Notice the \(A \) and \(a\) were not combined as like terms. This is because a formula will often use a capital letter and lower-case letter to represent different variables. Often with formulas there is more than one way to solve for a variable. The next example solves the same problem in a slightly different manner. After clearing the denominator, we divide by \(a\) to move it to the other side, rather than distributing.

Example 1.5.10.

\begin{align*} a =\frac{A}{ 2 – b} \amp \quad \text{ Solving for $b$. Use LCD $=(2 - b) $ as a group } \\ (2 - b)a =\frac{ (2 - b)A}{ 2 - b} \amp\quad \text{ Multiply each term by }(2-b) \\ (2 - b)a = A \amp\quad \text{ Reduce $ (2 -b)$ with denominator } \\ \frac{(2 - b)a}{a} =\frac{ A}{a} \amp \quad \text{ Divide both sides by } a \\ 2 - b = \frac{A}{ a} \amp\quad \text{Focus on the positive } 2 \\ -2 \qquad - 2 \amp\quad \text{ Subtract $ 2 $ from both sides } \\ - b =\frac{ A}{ a} - 2 \amp \quad \text{ Still need to clear the negative } \\ ( -1)( - b)= ( -1)\frac{A}{ a} - 2( - 1) \amp\quad \text{ Multiply (or divide) each term by } -1 \\ b =- \frac {A}{ a} + 2 \amp\quad \text{ Our Solution } \end{align*}

Both answers to the last two examples are correct, they are just written in a different form because we solved them in different ways. This is very common with formulas, there may be more than one way to solve for a variable, yet both are equivalent and correct.

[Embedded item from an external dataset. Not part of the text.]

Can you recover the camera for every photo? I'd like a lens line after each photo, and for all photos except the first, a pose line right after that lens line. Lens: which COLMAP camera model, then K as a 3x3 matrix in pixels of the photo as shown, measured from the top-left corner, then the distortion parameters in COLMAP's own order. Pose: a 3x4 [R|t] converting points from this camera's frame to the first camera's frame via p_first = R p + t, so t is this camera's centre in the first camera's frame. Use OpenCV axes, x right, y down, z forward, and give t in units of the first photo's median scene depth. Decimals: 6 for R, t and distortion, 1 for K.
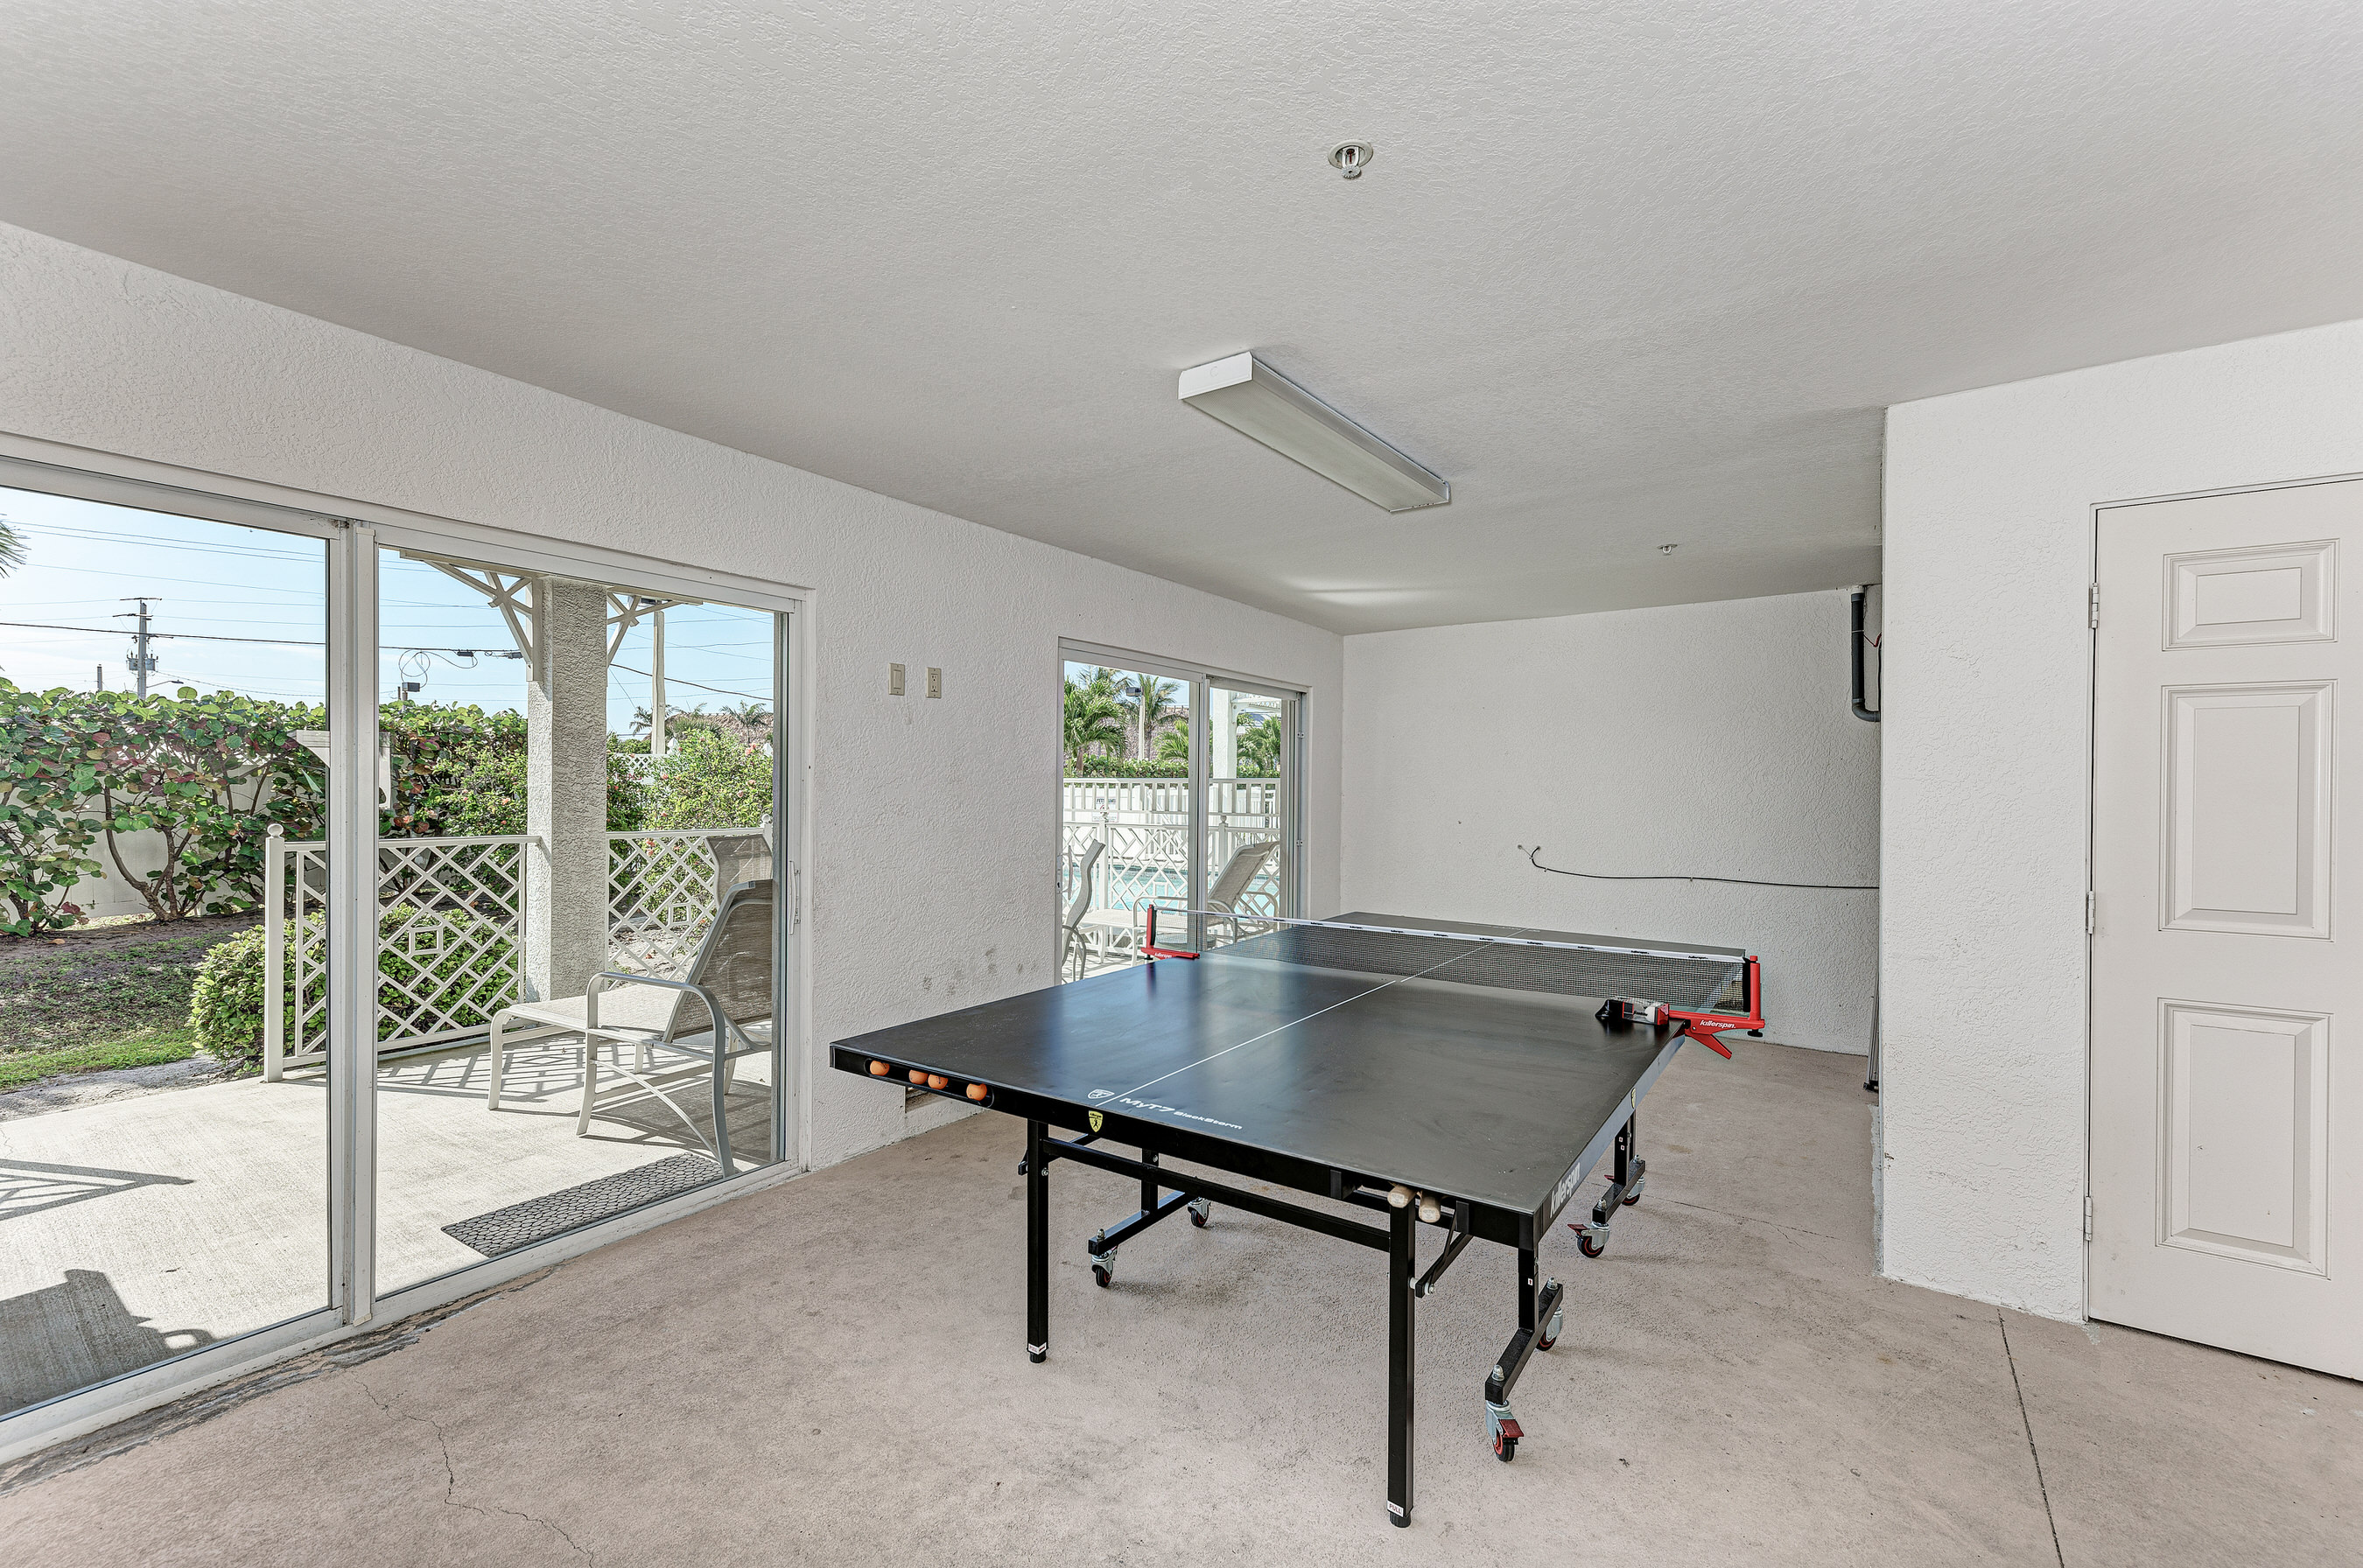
lens RADIAL K [[955.5, 0, 1183.0], [0, 955.5, 788.2], [0, 0, 1]] dist [0.010931, -0.001029]
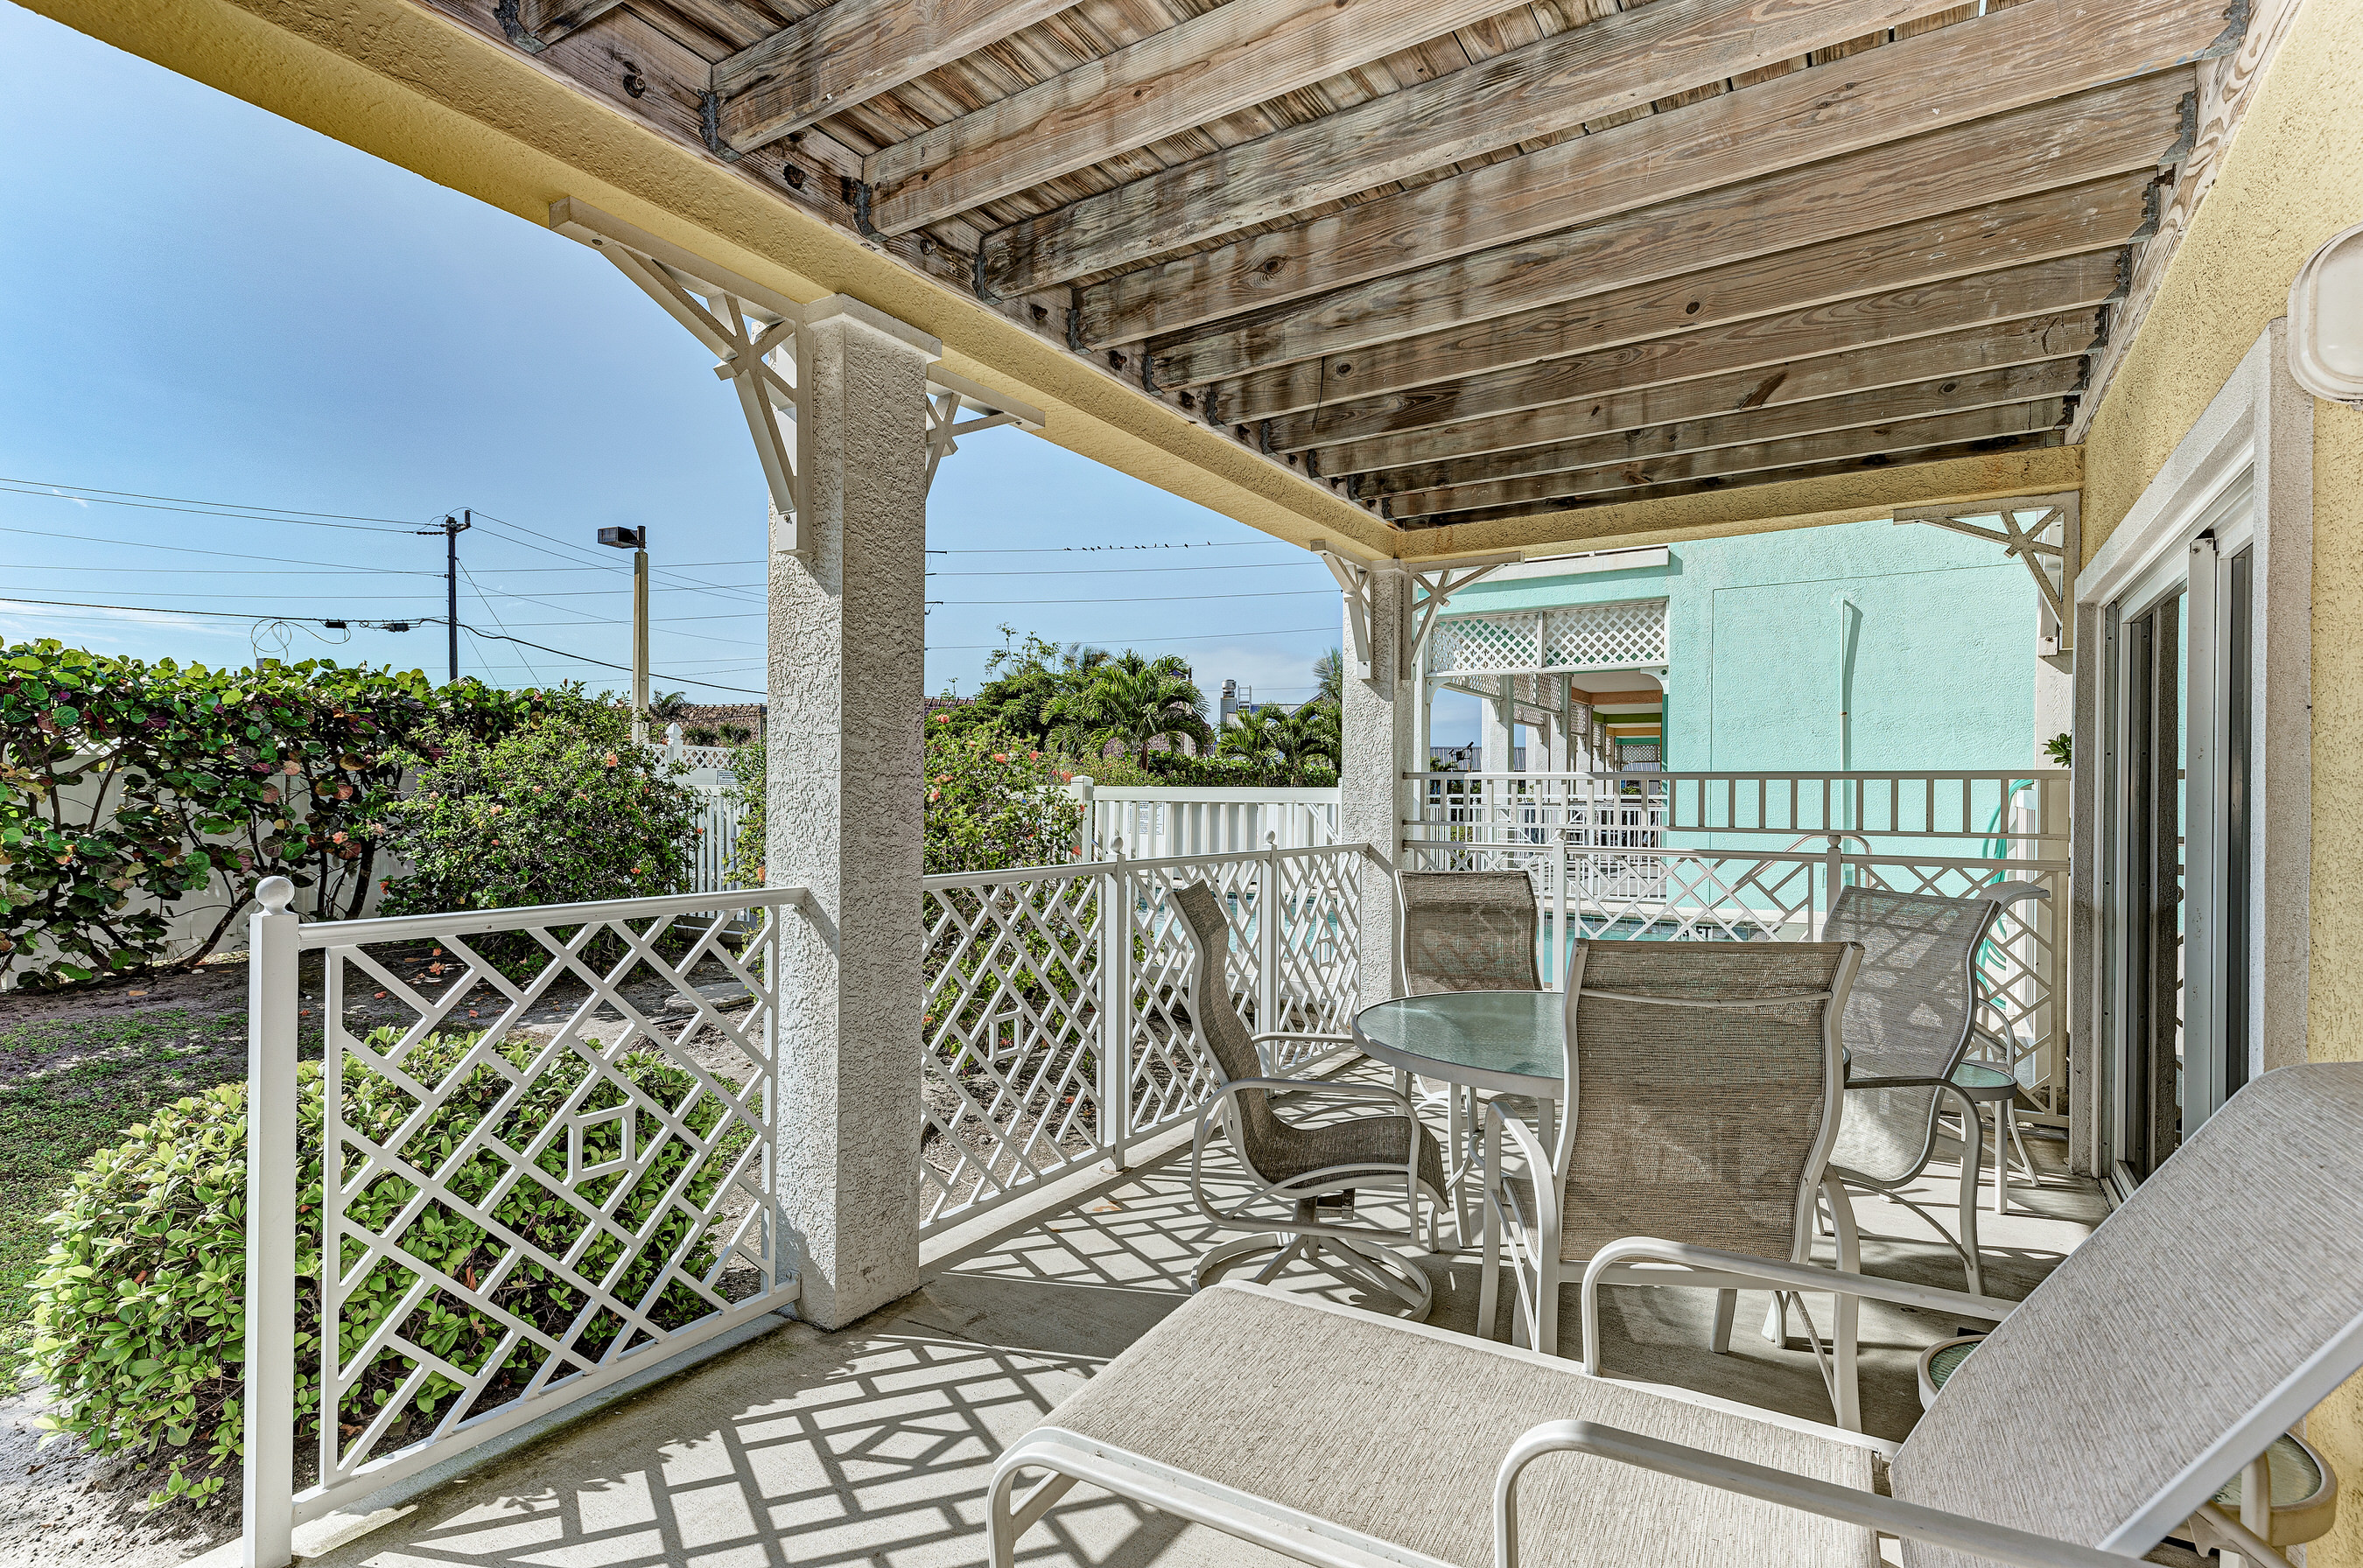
lens RADIAL K [[1109.6, 0, 1197.5], [0, 1109.6, 786.3], [0, 0, 1]] dist [0.019248, -0.001059]
pose [[0.999710, -0.000377, 0.024081, -0.340340], [0.000511, 0.999985, -0.005527, 0.002360], [-0.024078, 0.005538, 0.999695, 0.317280]]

World View Note: The father of algebra, Persian mathematician Muhammad ibn Musa Khwarizmi, introduced the fundamental idea of blancing by subtracting the same term to the other side of the equation. He called this process al-jabr which later became the world algebra.

Exercises Exercises - Formulas

Exercise Group.

Solve each of the following equations for the indicated variable.

1.

\(ab = c \text{ for } b \)

2.

\(g = \frac{h}{ i} \text{ for } h \)

3.

\(\frac{f}{g}x=b \text{ for } x \)

4.

\(p = \frac{3y}{ q} \text{ for } y \)

5.

\(3x = \frac{a }{b} \text{ for } x \)

6.

\(\frac{ym}{ b} = \frac{c}{ d} \text{ for } y \)

7.

\(E = mc^2 \text{ for } m \)

8.

\(DS = ds \text{ for } D \)

9.

\(V =\frac {4 }{3} \pi r^3 \text{ for } \pi \)

10.

\(E =\frac{mv^2}{ 2 }\text{ for } m \)

11.

\(a + c = b \text{ for } c \)

12.

\(x - f = g \text{ for } x \)

13.

\(V = \frac{\pi Dn}{12} \text{ for } D \)

14.

\(F = k(R - L) \text{ for } k \)

15.

\(P = n(p - c) \text{ for } n \)

16.

\(S = L + 2B \text{ for } L \)

17.

\(T =\frac{ D-d}{ L} \text{ for } D \)

18.

\(I = \frac{E_a – E_q}{ R} \text{ for } E_a \)

19.

\(L = L_o(1 + at)\text{ for } L_o \)

20.

\(ax + b = c \text{ for } x \)

21.

\(2m + p = 4m + q \text{ for } m \)

22.

\(q = 6(L - p) \text{ for } L \)

23.

\(\frac{k – m}{ r} = q \text{ for } k \)

24.

\(R = aT + b \text{ for } T \)

25.

\(h = vt -16t ^2 \text{ for } v \)

26.

\(S = \pi rh + \pi r^2 \text{ for } h \)

27.

\(Q_1 = P(Q_2 - Q_1)\text{ for } Q_2 \)

28.

\(L = \pi (r_1 + r_2) +2d \text{ for } r_1\)

29.

\(R =\frac{ kA\left(T_1 + T_2\right)} {d} \text{ for } T_1\)

30.

\(P =\frac{ V_1\left(V_2 -V_1\right) }{g }\text{ for } V_2 \)

31.

\(ax + b = c \text{ for } a \)

32.

\(rt = d \text{ for } r \)

33.

\(lwh = V \text{ for } w \)

34.

\(V =\frac{ \pi r^2h}{ 3} \text{ for } h \)

35.

\(\frac{1}{ a} + b =\frac{c }{a} \text{ for } a \)

36.

\(\frac{1}{ a} + b =\frac{c}{ a} \text{ for } b \)

37.

\(at- bw = s \text{ for } t \)

38.

\(at - bw = s \text{ for } w \)

39.

\(ax + bx = c \text{ for } a \)

40.

\(x + 5y = 3 \text{ for } x \)

41.

\(x + 5y = 3 \text{ for } y \)

42.

\(3x + 2y = 7 \text{ for } x \)

43.

\(3x + 2y = 7 \text{ for } y \)

44.

\(5a - 7b = 4 \text{ for } a \)

45.

\(5a - 7b = 4 \text{ for } b \)

46.

\(4x -5y = 8 \text{ for } x \)

47.

\(4x - 5y = 8 \text{ for } y \)

48.

\(C =\frac{ 5}{ 9}{ (F - 32)}\text{ for } F \)